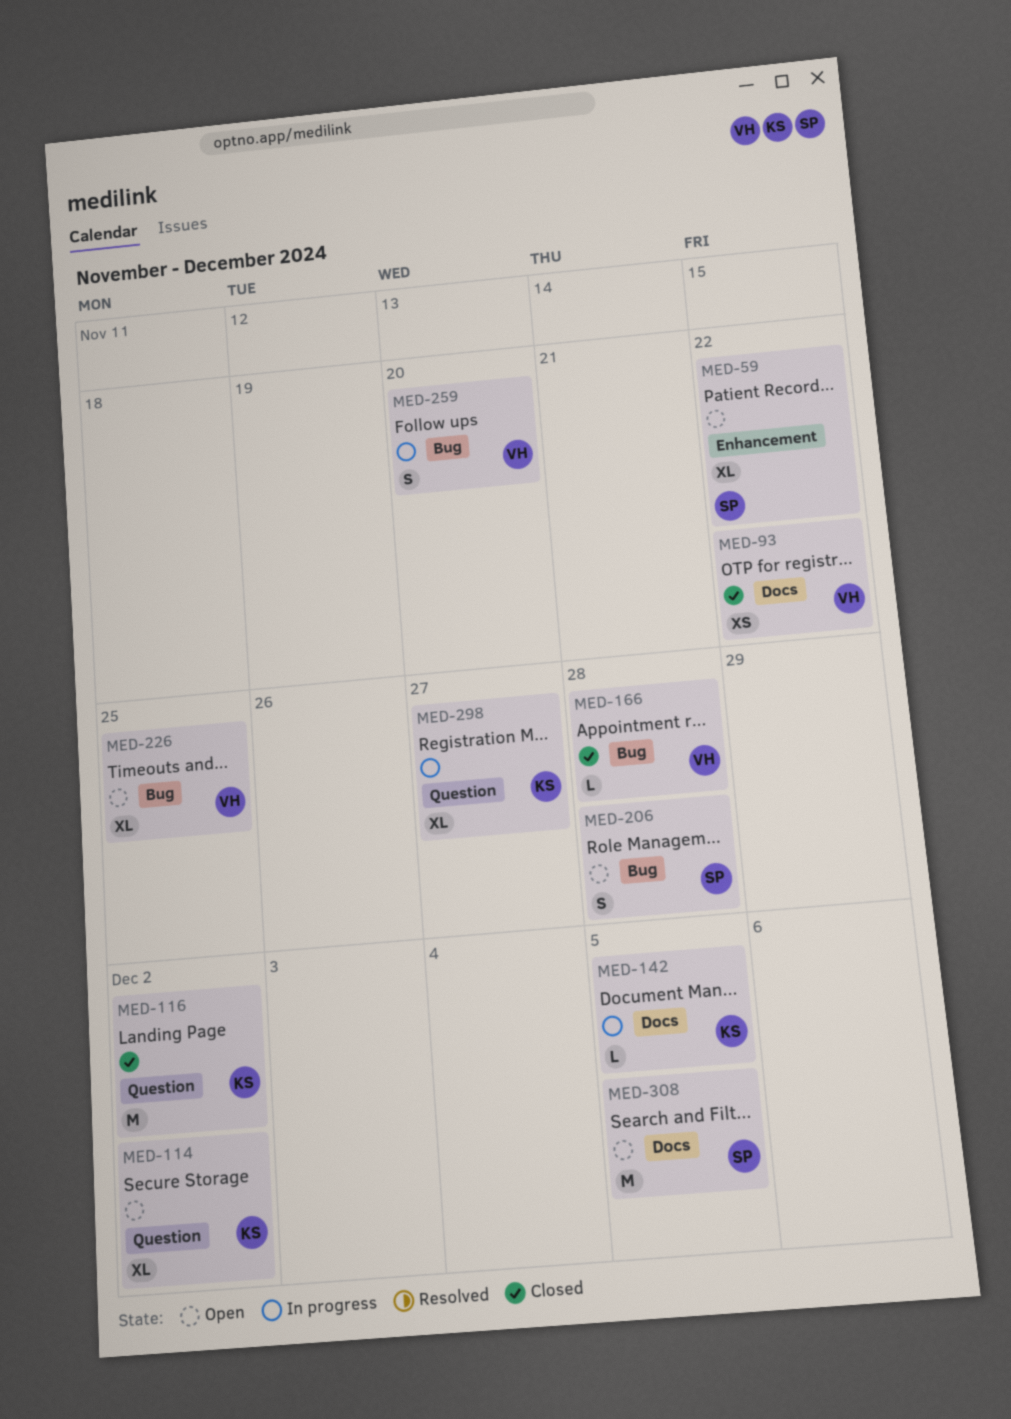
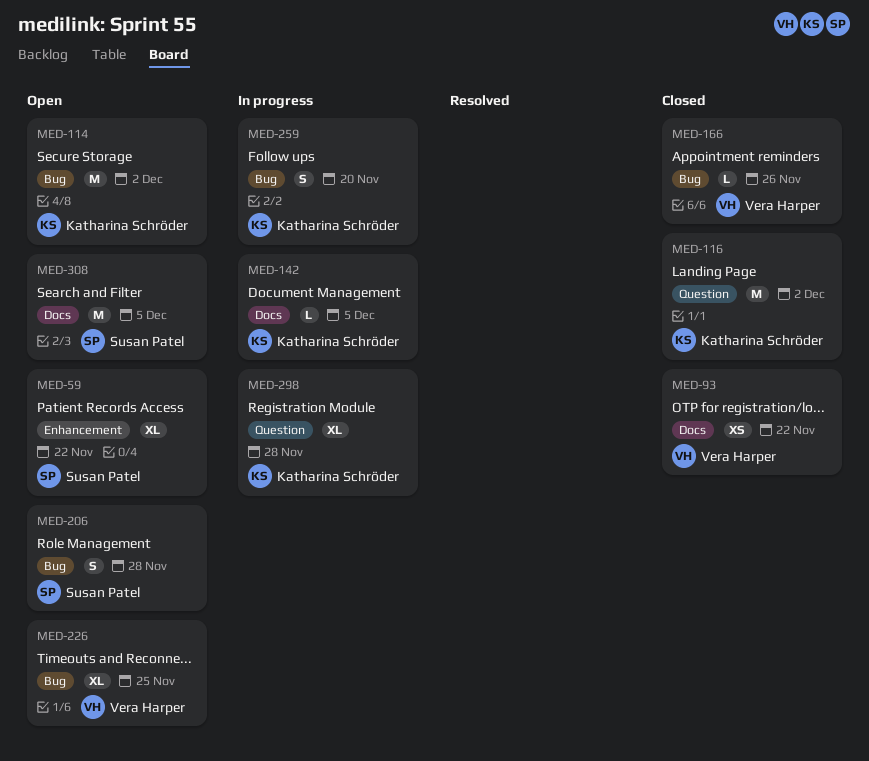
MED-114, label: Question -> Bug
MED-114, estimate: XL -> M
MED-166, due: Nov 28 -> Nov 26
MED-259, owner: Vera Harper -> Katharina Schröder
MED-298, due: Nov 27 -> Nov 28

▸ **Task statement**:
One line contains "MED-259, owner: Vera". Return that line and every later line through the end of the listing above, exactly, and nothing else.

▸ **Solution for this exercise**:
MED-259, owner: Vera Harper -> Katharina Schröder
MED-298, due: Nov 27 -> Nov 28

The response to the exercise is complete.